A nurse approached. Her Castanet feet made a pleasant clatter, and the lines of her tubing were esthetic. Flint always had acute perception for feminine allure, whatever form it happened to take, and this was a good specimen. “Welcome to Sphere Mintaka,” she played.
And that was literal. Her strings and tubes played an intricate little melody counterpointed by the beat of her drums. The meaning was in the music itself. “From what Sphere do you sing?”
No need for concealment! “I am from Sphere Sol,” Flint played in reply. The music came automatically, for it was inherent in this entity’s nature; still it was a pretty melody. “I am pleased to discover Mintaka so well provided with hosts.”

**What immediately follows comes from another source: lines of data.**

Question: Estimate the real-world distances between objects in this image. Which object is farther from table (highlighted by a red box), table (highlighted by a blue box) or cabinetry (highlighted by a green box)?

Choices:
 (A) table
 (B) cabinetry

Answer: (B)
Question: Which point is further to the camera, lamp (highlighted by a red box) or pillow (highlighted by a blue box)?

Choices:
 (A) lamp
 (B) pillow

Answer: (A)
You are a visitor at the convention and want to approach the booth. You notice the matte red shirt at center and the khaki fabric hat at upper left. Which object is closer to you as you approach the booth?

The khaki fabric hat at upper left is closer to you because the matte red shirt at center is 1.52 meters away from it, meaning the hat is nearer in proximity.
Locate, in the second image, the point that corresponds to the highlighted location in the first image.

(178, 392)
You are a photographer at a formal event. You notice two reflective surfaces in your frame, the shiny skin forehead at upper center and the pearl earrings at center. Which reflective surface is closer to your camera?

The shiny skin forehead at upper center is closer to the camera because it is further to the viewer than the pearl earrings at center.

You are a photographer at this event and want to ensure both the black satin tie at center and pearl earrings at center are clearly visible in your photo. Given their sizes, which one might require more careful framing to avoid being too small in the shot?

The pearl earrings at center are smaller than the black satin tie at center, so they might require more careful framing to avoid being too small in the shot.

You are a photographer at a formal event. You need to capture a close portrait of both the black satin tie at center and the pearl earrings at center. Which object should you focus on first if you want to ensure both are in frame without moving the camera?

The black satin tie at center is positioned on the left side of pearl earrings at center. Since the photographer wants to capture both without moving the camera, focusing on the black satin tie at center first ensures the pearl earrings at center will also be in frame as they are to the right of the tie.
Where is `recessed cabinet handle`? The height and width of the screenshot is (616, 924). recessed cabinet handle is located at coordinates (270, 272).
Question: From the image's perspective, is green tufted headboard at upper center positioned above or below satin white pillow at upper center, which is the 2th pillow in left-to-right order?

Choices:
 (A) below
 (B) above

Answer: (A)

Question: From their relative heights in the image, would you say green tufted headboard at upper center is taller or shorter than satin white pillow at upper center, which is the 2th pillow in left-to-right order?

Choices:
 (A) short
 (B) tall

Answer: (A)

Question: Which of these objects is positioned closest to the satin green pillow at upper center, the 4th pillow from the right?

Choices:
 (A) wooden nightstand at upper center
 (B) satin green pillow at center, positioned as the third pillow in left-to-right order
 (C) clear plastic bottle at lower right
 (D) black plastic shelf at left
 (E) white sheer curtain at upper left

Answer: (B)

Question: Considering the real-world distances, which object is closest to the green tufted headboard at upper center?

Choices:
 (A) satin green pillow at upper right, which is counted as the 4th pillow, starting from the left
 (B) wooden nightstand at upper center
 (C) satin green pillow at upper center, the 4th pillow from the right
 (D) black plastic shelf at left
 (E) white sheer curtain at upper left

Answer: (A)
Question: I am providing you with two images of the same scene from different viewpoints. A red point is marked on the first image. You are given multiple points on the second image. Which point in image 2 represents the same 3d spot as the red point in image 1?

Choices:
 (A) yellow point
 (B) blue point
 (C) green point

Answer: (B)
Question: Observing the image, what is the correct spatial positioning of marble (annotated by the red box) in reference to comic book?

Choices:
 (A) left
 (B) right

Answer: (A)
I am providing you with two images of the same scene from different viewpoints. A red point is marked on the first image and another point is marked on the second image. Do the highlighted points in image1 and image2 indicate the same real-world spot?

“We are pleased to possess at last the secret of transfer,” she fluted. The music for the concept of transfer was a complex chord with undertones of technology and overtones of spirituality: a completely fitting definition. Already Flint liked this mode of communication better than any of the others he had experienced, including the human. Every entity an expert musician and orchestra combined! “And we owe it all to Sphere Sol, who released the information to the galaxy. We regret very much that we are not suited to vacuum maneuvers and could not participate in the Hyades exploration, but we are most interested. Please come with me.”
Flint followed her, relieved that contact was so easy right when he needed it. It had been similar in Sphere Polaris, but he had messed that up with his own unwarranted suspicions. Now he was in the final Death/Transformation stage of his Tarot reading—how apt that was!—and had no cause for anxiety. His clapper-feet made a tapdance of satisfaction-syncopation. His paraphernalia, at first so strange, was becoming normal. Music was the most natural thing, so why not make it naturally?